The amount of time it takes for us to get our work done is INCREASING. We are spending a larger and larger percentage of our time on non-value-adding tasks...in meetings that we should not have been invited to, in meetings that should not have been called in the first place, responding to unimportant emails, Slacks, voice mails, etc.
The Bureau of Labor Statistics presents data indicating that overall productivity growth has significantly declined since 2007 and, in some sectors, has barely kept pace with the rate of inflation. (1)
CEB, a research, and advisory firm, conducted some analysis that indicated the time and effort required to complete many critical business tasks grew between 2010 and 2015.
The same CEB analysis showed that in many cases, it’s not just the amount of time that grew— the number of people required to complete these tasks increased as well. (2)
Strategy is the art and science of resource allocation. It is the role of the CEO and their Executive Committees to set strategies - and allocate those scarce resources. The problem is that most current strategy processes act as if capital is the only scarce resource and as if there is an endless amount of time available.

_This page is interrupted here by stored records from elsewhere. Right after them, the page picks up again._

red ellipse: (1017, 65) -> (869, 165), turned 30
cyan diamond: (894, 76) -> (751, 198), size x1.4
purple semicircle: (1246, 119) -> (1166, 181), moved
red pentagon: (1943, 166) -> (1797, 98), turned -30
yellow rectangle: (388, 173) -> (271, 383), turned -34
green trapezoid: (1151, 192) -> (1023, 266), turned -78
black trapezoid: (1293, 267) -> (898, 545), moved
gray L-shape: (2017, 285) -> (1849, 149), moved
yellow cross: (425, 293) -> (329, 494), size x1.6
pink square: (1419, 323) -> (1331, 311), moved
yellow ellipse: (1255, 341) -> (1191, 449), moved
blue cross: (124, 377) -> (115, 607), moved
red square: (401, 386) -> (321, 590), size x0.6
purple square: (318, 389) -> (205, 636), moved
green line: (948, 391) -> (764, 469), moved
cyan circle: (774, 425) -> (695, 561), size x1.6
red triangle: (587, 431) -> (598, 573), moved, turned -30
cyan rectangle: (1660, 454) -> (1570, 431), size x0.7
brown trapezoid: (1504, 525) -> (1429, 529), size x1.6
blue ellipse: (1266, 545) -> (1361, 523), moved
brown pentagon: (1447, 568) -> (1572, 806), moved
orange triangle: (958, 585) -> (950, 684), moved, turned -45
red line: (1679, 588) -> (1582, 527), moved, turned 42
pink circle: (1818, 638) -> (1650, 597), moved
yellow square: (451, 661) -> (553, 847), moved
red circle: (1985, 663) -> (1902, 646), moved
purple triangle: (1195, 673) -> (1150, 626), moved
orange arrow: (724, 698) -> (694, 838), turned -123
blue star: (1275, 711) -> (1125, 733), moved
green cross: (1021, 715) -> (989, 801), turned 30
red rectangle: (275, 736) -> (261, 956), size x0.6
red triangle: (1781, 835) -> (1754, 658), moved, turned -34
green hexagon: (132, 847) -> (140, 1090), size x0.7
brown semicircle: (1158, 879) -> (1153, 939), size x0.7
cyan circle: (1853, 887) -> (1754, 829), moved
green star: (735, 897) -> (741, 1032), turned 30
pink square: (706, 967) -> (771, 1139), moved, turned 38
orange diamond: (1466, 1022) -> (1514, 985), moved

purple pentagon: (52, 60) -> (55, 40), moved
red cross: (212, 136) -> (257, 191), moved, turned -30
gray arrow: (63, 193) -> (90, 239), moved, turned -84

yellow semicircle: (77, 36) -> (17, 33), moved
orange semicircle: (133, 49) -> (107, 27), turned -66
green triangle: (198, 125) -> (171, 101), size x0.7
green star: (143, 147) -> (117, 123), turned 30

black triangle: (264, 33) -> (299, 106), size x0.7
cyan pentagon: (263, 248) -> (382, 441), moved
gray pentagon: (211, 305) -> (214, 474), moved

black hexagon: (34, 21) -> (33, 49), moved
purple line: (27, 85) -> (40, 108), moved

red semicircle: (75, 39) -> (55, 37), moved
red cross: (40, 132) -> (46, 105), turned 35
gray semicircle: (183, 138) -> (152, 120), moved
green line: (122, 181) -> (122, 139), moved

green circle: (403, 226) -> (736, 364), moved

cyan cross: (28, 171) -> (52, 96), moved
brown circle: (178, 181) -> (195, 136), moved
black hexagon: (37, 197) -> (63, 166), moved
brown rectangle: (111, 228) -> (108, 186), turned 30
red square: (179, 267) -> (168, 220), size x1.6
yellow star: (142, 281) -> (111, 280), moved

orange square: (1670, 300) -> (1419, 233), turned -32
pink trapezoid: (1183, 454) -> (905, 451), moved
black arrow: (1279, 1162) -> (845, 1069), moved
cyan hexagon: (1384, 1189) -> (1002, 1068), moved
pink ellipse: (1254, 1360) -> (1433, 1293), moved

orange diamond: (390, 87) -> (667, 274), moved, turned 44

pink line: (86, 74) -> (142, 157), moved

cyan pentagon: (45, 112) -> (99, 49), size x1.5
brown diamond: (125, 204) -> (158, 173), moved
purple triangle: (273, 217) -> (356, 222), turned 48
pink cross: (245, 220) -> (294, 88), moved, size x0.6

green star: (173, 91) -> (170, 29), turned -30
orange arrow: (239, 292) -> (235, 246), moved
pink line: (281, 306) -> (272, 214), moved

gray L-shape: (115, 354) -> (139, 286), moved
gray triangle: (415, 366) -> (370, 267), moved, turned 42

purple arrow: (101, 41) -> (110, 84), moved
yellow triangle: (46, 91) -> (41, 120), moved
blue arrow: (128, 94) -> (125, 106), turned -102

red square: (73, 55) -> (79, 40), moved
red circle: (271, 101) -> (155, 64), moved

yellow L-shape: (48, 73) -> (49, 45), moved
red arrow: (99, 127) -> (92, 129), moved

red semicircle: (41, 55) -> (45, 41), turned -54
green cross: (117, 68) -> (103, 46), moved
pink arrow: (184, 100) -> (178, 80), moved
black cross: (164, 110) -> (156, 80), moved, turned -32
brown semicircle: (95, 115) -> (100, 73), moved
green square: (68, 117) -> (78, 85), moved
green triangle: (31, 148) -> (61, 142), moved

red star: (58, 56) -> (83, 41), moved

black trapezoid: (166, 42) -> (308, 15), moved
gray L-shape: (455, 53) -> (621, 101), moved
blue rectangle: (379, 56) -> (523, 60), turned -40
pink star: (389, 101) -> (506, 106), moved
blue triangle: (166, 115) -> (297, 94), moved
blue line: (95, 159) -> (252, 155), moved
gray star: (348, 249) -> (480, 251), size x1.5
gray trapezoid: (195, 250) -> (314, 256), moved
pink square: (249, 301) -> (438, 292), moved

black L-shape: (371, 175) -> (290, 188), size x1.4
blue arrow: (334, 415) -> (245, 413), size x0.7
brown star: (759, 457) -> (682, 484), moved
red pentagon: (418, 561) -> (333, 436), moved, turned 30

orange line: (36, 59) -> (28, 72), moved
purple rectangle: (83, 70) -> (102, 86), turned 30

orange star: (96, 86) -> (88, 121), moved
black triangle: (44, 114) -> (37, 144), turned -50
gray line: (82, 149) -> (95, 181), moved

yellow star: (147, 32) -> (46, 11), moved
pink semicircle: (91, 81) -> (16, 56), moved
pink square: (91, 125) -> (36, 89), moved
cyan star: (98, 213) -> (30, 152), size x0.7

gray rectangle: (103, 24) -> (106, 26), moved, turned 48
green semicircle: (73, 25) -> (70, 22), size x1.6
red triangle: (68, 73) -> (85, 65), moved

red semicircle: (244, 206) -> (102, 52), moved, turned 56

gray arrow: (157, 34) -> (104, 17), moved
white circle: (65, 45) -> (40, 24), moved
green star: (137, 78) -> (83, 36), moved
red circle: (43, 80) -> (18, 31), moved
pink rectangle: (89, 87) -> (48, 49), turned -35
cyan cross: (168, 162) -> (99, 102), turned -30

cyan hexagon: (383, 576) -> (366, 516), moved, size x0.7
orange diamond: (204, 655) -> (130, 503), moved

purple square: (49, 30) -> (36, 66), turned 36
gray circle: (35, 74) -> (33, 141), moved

In reality, time is a new key scarce resource...both elapsed time and processing (hands-on) time. A single great idea can dramatically change the direction of a corporation - but only if you have time to think of it and time to develop it.
As companies grow the complexity of their structure increases with each new product, market, and business, bloating costs and slowing decision making. Increasingly complex processes call for employees to waste time on needless internal interactions, unproductive or inconsequential meetings, and unnecessary e-communications. Our corporations cannot generate great ideas when employees are trapped in countless meetings and bureaucratic procedures.
The organization gets in the way of getting things done and the strategy and Executive Committee do not focus on this waste.
At most companies, no real costs are associated with requesting coworkers’ time. If you want a meeting, your assistant merely sends out a meeting request or finds and fills an opening in the team’s calendar. If you identify a problem in need of fixing, you convene a task force to study it and, most likely, launch an initiative to address it. Such demands on the organization’s time typically undergo no review and require no formal approval. For example, leaders at one large manufacturing company recently discovered that a regularly scheduled ninety-minute meeting of midlevel managers costs more than $15 million annually. When asked “Who is responsible for approving this meeting?” the managers were at a loss. “No one,” they replied. “Tom’s assistant just schedules it and the team attends.” In effect, a junior vice president’s administrative assistant was permitted to invest $15 million without supervisor approval. No such thing would ever happen with the company’s financial capital. (3)
Focusing on achieving successful strategy execution is all about setting priorities and helping each other stick to them.
Good strategy execution requires that their employees have discipline, and this is achieved through setting detailed and doable tasks to move the strategy from paper into action. To achieve a goal, a strategy needs to be created through a plan that can be followed.
NOTES
(1) Bureau of Labor Statistics, “Productivity and Costs by Industry: Selected Service- Providing Industries, 2015,” Long run labor productivity, unit labor costs, and related data, Table 2, http://www.bls.gov/news.release/prin2.nr0.htm .
(2) 2. Tom Monahan, “The Hard Evidence: Business Is Slowing Down,” Fortune, January 28, 2016, http://fortune.com/2016/01/28/ business-decision-making-project-management .
(3) Andrew Grove, Computer Decisions 16 (1984): 126.